I experimented with a few lexemes that I can see that are low-usage forms in the first and last psalms in the Psalter. What I see is that the low usage forms are high usage roots so this approach will not bear fruit on a word by word level. Again occurrence frequency in the Psalter is in parentheses.
אבד - perish is used about 27 times in the psalter - 4 in these groups of psalms 1-2, 3-6, 140-143, 149.
Psalm --1: תאבד - T)BD shall perish(5)
Psalm --5: תאבד - T)BD You will destroy(5)

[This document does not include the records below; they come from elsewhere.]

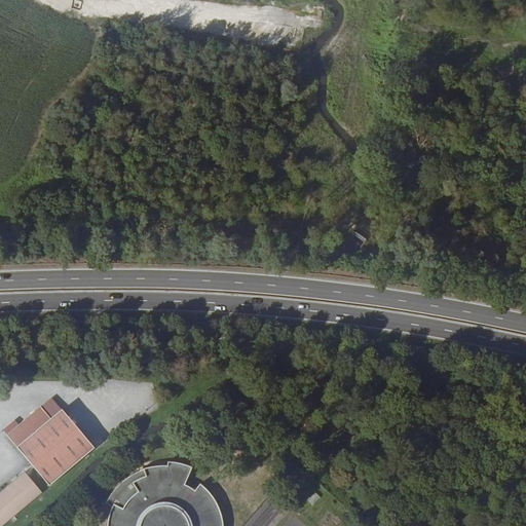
[(52,399),(42,407),(51,418),(63,410),(52,399)]
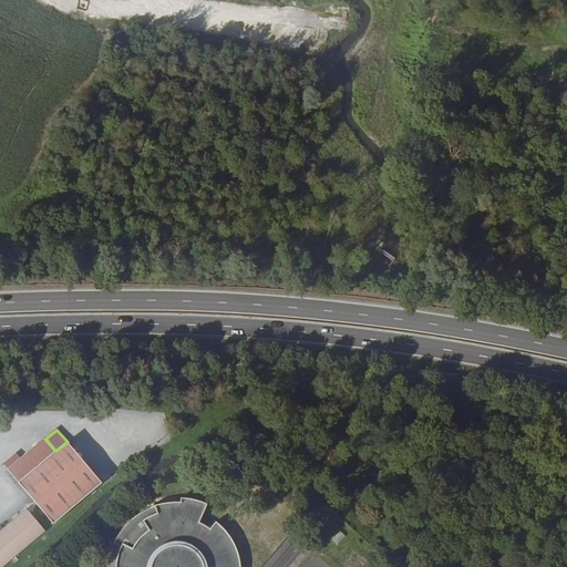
[(68,442),(55,451),(45,439),(8,470),(54,524),(102,484),(68,442)]
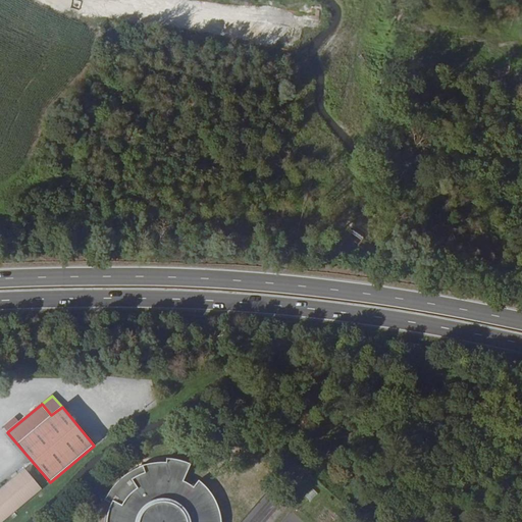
[(221,521),(222,520),(221,515),(220,512),(219,510),(219,508),(217,504),(215,500),(214,497),(211,492),(209,489),(206,486),(203,484),(200,481),(199,480),(194,487),(184,481),(192,465),(189,463),(185,462),(180,461),(176,460),(172,459),(166,459),(166,463),(163,463),(159,463),(157,463),(155,463),(152,464),(148,464),(144,465),(143,466),(145,472),(144,473),(140,475),(138,476),(136,477),(132,479),(138,489),(133,492),(131,489),(123,499),(125,500),(123,506),(113,501),(111,504),(110,507),(109,511),(108,514),(107,518),(107,519),(106,521),(221,521)]
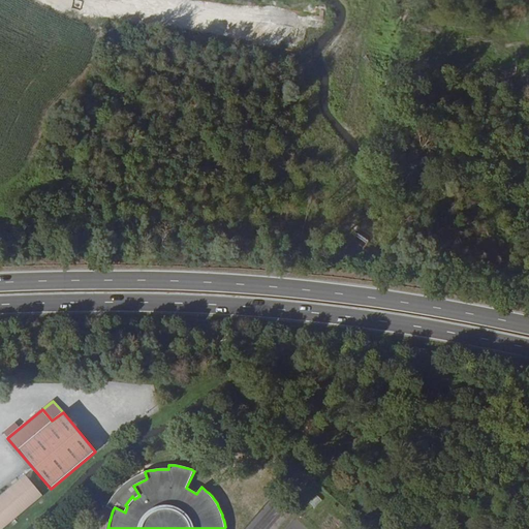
[(147,478),(145,472),(139,474),(135,476),(131,478),(127,481),(123,485),(120,489),(119,489),(117,492),(114,496),(111,500),(109,504),(106,506),(113,510),(115,507),(125,512),(127,506),(125,505),(132,496),(134,499),(139,496),(133,486),(137,484),(139,483),(142,481),(146,479),(147,478)]
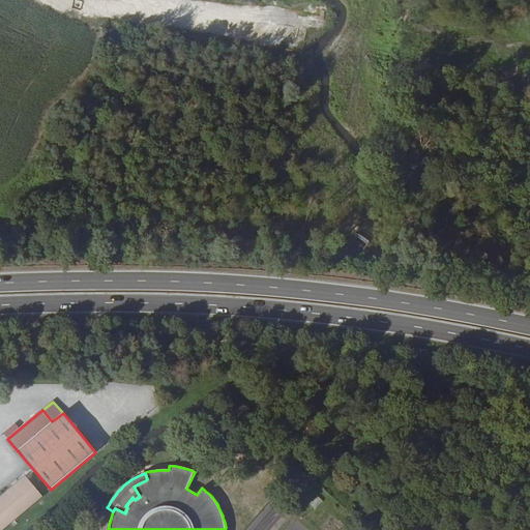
[(25,476),(0,497),(0,529),(2,529),(42,496),(25,476)]
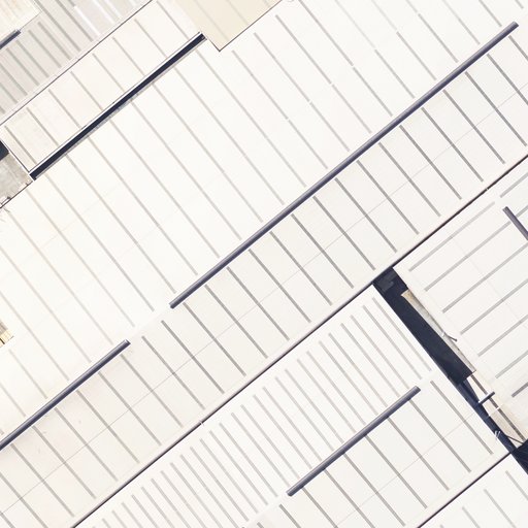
[(153,0),(0,125),(0,139),(34,182),(208,38),(220,52),(283,0),(153,0)]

Psalm 142: אבד - )BD failed(4)
Psalm 143: והאבדת - VH)BDT destroy(1)
בוא - enter, come, go is used about 30 times - twice here
Psalm --5: אבוא - )BV) will enter(6)
Psalm 143: תבוא - TBV) and do not go(9)
אבין and עני - poor or needy - about 50 occurrences - only one here
Psalm 140: אבינים - )BYNYM the poor(1)
Psalm 140: עני - `NY the plea of the afflicted(21)
So much for this approach for the time being.

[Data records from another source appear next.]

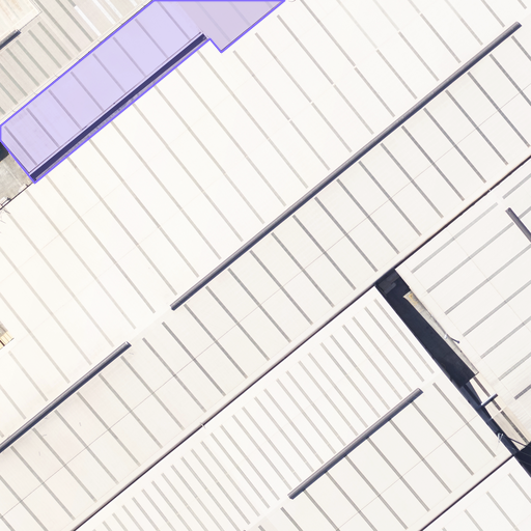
[(0,530),(73,530),(373,285),(394,269),(530,156),(530,0),(284,0),(221,52),(210,38),(34,183),(0,210),(0,317),(16,337),(0,350),(0,530)]
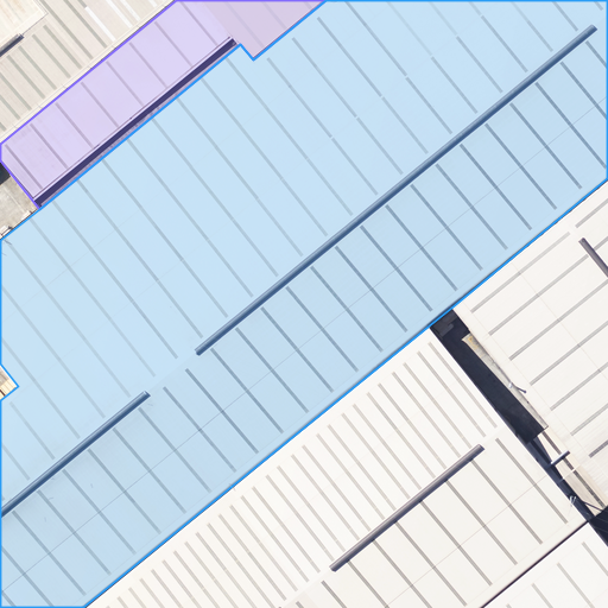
[(0,0),(0,144),(176,0),(0,0)]
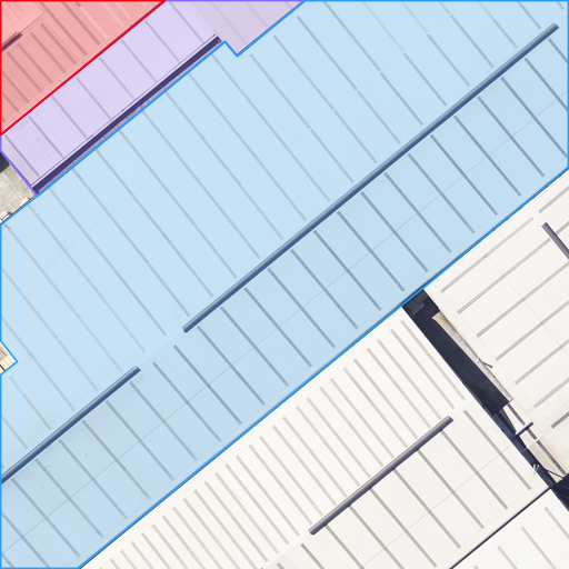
[(568,167),(422,288),(513,399),(568,467),(568,167)]
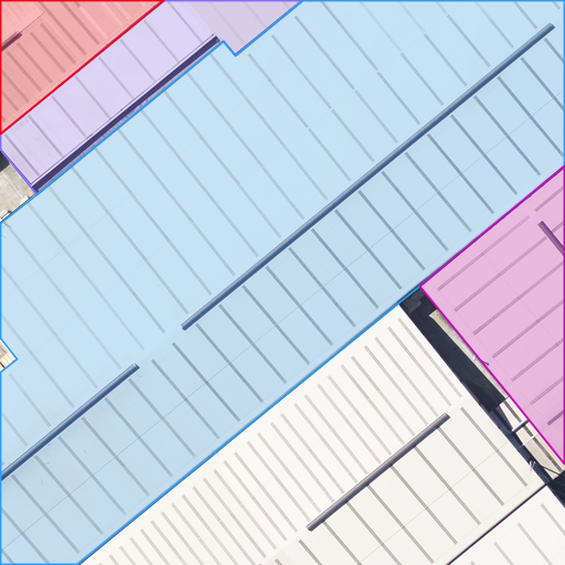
[(488,414),(397,304),(77,564),(564,564),(564,508),(546,486),(488,414)]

Thanks to Richard I am reading a bit of von Rad. What do you think of this:
The statement, "The land belongs to me; you are guests and sojourners with me" is extremely ancient, and underlies the whole law of land tenure in the Old Testament. Nevertheless it does not depend upon the doctrine of creation, but rests on belief in a historical act of grace on God's part. Nor does it lead to a doctrine of creation, since so far as one can see it is quite unrelated to it.What does extremely mean in this context? But adjectives aside, that last sentence adds nothing to his reasoning. The sense that the land is unrelated to a doctrine (the doctrine?) of creation is not one that I would have raised but having raised it, why wouldn't God say - I made this, it is mine, and you are guests? Seems fair to me.
Now look at Leviticus 25:23 כִּי-לִי הָאָרֶץ: כִּי-גֵרִים וְתוֹשָׁבִים אַתֶּם עִמָּדִי - for to me is the land / the earth - for strangers and settlers are you-all - with me. We are surrounded by God's self reference and God's prepositions - nice!
Do the psalms have a doctrine of creation? If 226 references to heaven or earth count. Not to mention the 5 psalms in book 5 that specifically name the one who made heaven and earth (115, 121, 124, 134, 146). Of course I am not following the documentary hypothesis in these thoughts - but is it logical? Von Rad writes God as I did but these passages are all about יְהוָה for there in Leviticus is written: כִּי אֲנִי יְהוָה אֱלֹהֵיכֶם for I am the Lord your God. So I would say that one could derive a doctrine of creation from the psalms as well as a doctrine of redemption or grace and election.
I will read the essay again... Maybe I will grasp more of the reasoning.